Brookes says the liquidity driven rally of the past year, which came off the back of record amounts of government stimulus – particularly in the UK, the US, China and Europe – will tail off as spending is reduced. He says that, while the intervention prevented a 1930s-style deflation and unemployment, in the UK at least it did not pull the country out of recession to the degree expected.
"QE is now finishing, and the cash-for-clunkers type schemes are coming to an end. Taxes are rising and everyone is talking about cost cuts around the world and in the UK," Brookes says.
"It doesn't look like there will be a big demand backdrop, but there is still heavy supply from 2006-2007. This is a year when we won't see disaster, but there will be some fairly challenging markets. You may see 10 or 20 per cent drawdowns. There will be some bounce backs as well, but investors need a diversified portfolio," he adds.
Brookes, who manages Cazenove's Multi Manager Global ex UK, Multi Manager UK Growth, Multi Manager Diversity, Multi Manager Diversity Tactical and Multi Manager Diversity Balanced funds, says he has seen strong demand for these types of multi-asset portfolios.
"The proper way to get a diversified portfolio is the multi-asset approach," the manager says.
He adds: "All the way through an economic cycle you are going to have some bonds, some equities, and some cash. And we can be very tactical about what we give our clients."
Brookes says multi-managers are essentially aiming for the same goal as IFAs and individual investors; getting the best risk return profile for their assets given their attitude towards risk.
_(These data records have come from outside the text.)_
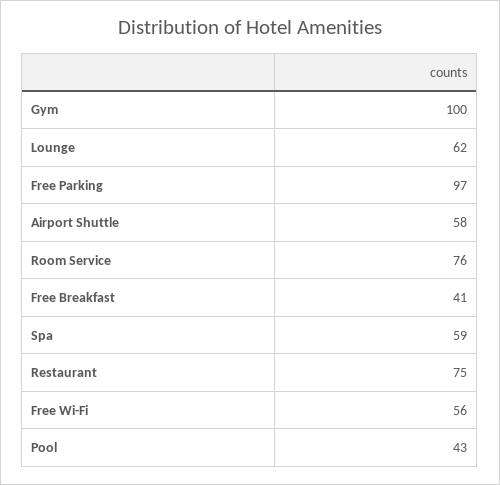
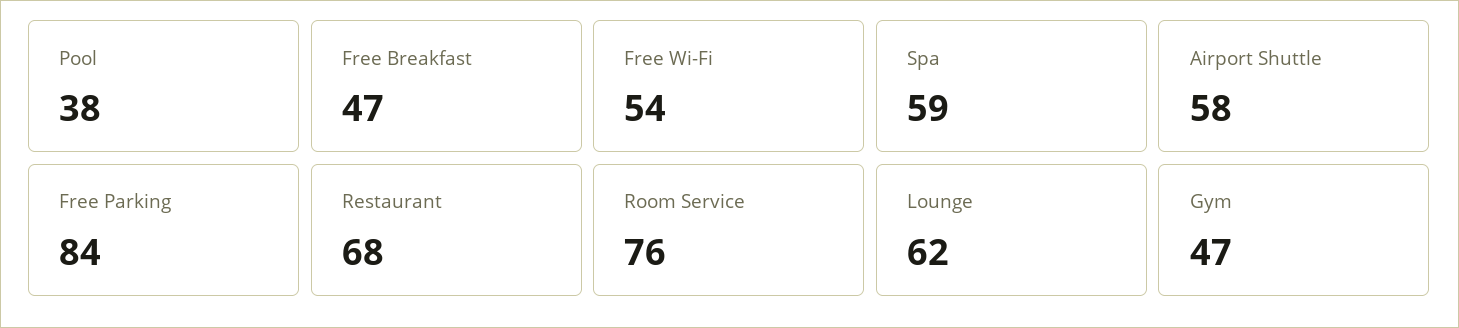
Gym: 100 -> 47
Free Parking: 97 -> 84
Free Breakfast: 41 -> 47
Restaurant: 75 -> 68
Free Wi-Fi: 56 -> 54
Pool: 43 -> 38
He says investors like multi-mangers because they offer fund selection as well as asset allocation.
Performance of 5-yrs

Source: Financial Express Analytics
"Some advisers and individual investors are uncomfortable in trying to work out whether they should be overweight UK, or overweight US, or whether to have lots of fixed income, for example. Multi-manager has proven itself to be good at asset allocation," he says.
Speaking on the recent changes brought about by the RDR, the manager says the strategy stands to benefit, as IFAs' responsibilities towards their clients will change.
Historically, IFAs have been comfortable in advising across a full range of issues, such as tax, suitable levels of portfolio risk as well as portfolio construction, Brookes notes. But, RDR is trying to separate those responsibilities, and investment professionals are therefore engaging with IFAs to create bespoke portfolios.
"In that sense, we are getting much better professional linkage between those who are good at giving financial advice, and those who are good at managing money. That's why the RDR is good," he states.